_练习任务_
#1 列出凉山火灾报道署名部分的每一项分工，并写出各项对应的署名。
#2 请把凉山火灾报道中从“谷雨影像 谷雨影像-腾讯新闻 2020-09-03”开始，一直到“天,需要用一年的时间来恢复。”为止的这一段原样重新录入。
#3 请接着凉山火灾报道正文的最后一句往下续写。

───── 学习文本

谷雨影像 谷雨影像-腾讯新闻 2020-09-03



2019年和2020年的3月31日,没有人能够想到,同一个季节,同一天,四川凉山的两场大火分别带走了31人和19人的生命。


当同龄人在城市里按部就班地生活时,从来没留意到另一种生活的存在:王顺华两次从大火中死里逃生,像他这样的消防队员,大多是90后,甚至00后。在火场里经历的一天,需要用一年的时间来恢复。


摄影丨程雪力

撰文丨程雪力 周振生

编辑丨金赫

出品丨腾讯新闻



我是在火场上见到王顺华的。王顺华27岁,外表憨厚,体格健壮,有一点微胖,肤色黑黑亮亮的。他经常会突然出现在我面前,直冲我走来,两只大眼睛圆圆的,即使在疲惫的时候也喜欢笑。

──────────
───── 所附数据

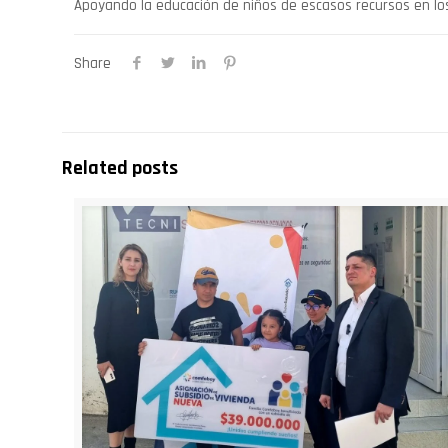
Apoyando la educación de niños de escasos recursos en lo
Share
Related posts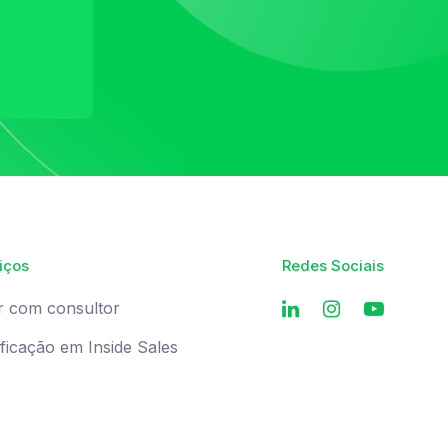
iços
Redes Sociais
r com consultor
ificação em Inside Sales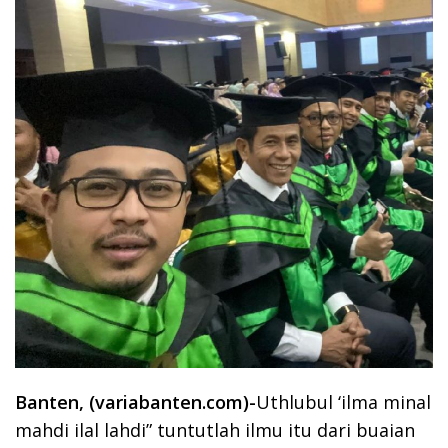
Banten, (variabanten.com)-
Uthlubul ‘ilma minal
mahdi ilal lahdi” tuntutlah ilmu itu dari buaian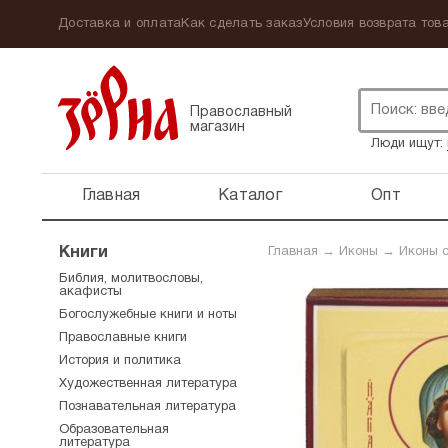
Доставка и оплата
Как сделать заказ
Условия возврата това
Православный
магазин
Люди ищут:
Главная
Каталог
Опт
Книги
Главная
→
Иконы
→
Иконы 
Библия, молитвословы,
акафисты
Богослужебные книги и ноты
Православные книги
История и политика
Художественная литература
Познавательная литература
Образовательная
литература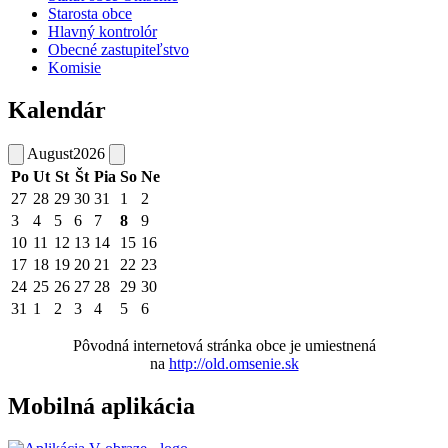
Starosta obce
Hlavný kontrolór
Obecné zastupiteľstvo
Komisie
Kalendár
August
2026
Po
Ut
St
Št
Pia
So
Ne
27
28
29
30
31
1
2
3
4
5
6
7
8
9
10
11
12
13
14
15
16
17
18
19
20
21
22
23
24
25
26
27
28
29
30
31
1
2
3
4
5
6
Pôvodná internetová stránka obce je umiestnená
na
http://old.omsenie.sk
Mobilná aplikácia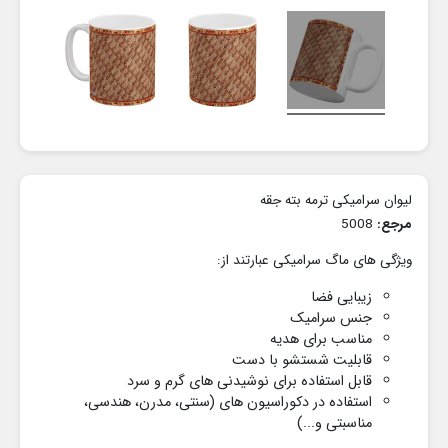
لیوان سرامیکی ترمه بته جقه
مرجع:
5008
ویژگی های ماگ سرامیکی عبارتند از:
زیبایی فضا
جنس سرامیک
مناسب برای هدیه
قابلیت شستشو با دست
قابل استفاده برای نوشیدنی های گرم و سرد
استفاده در دکوراسیون های
(سنتی، مدرن، هندسی،
مناسبتی و...)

──────────

_各题答案_
#1
摄影：程雪力
撰文：程雪力、周振生
编辑：金赫
出品：腾讯新闻

#2
谷雨影像 谷雨影像-腾讯新闻 2020-09-03



2019年和2020年的3月31日,没有人能够想到,同一个季节,同一天,四川凉山的两场大火分别带走了31人和19人的生命。


当同龄人在城市里按部就班地生活时,从来没留意到另一种生活的存在:王顺华两次从大火中死里逃生,像他这样的消防队员,大多是90后,甚至00后。在火场里经历的一天,需要用一年的时间来恢复。

#3
王顺华在木里火场扑火

他从云南老家来到四川森林消防总队凉山支队快8年了,作为西昌大队的一名班长,他穿过数片原始森林,都是赶去灭火。 进入3月,他的潜意识就变得活跃起来。烟、火、烧焦的树,成为了他印象里凉山的春天。

过火之后烧焦的树林

消防员们在安全地带扎营休息

2019年3月,那场木里的大火中,31名扑火人员遇难,其中包括27名森林消防员。王顺华被火在后面追着逃了出来。4月8日,他们出来的4个人,被安排去四川乐山疗养,换了个环境,依旧会做梦,会失眠,不想说话。一周后,他们回来。所有人都处于放空状态,不用按照一日生活制度,做自己想做的。王顺华和平常一样,下午到营区走走逛逛,但任何东西,好像都能让他回忆起那一切。

2020年3月,同一个季节,同一天,大火再次带走了19人。

第一天:“又是木里”
在四川凉山,即使是最优秀的消防队员,也无法预测大火什么时候到来。2020年3月28日下午,西昌市佑君镇和盐源县金河乡交界处突发山火,西昌大队要在29日上午到达火场。
扑灭山火已是29日下午,王顺华背着灭火装备顺着坡下山的时候,以为能回营区休息了。山里没信号,没人知道木里起了山火,大队要就地上车“转场”。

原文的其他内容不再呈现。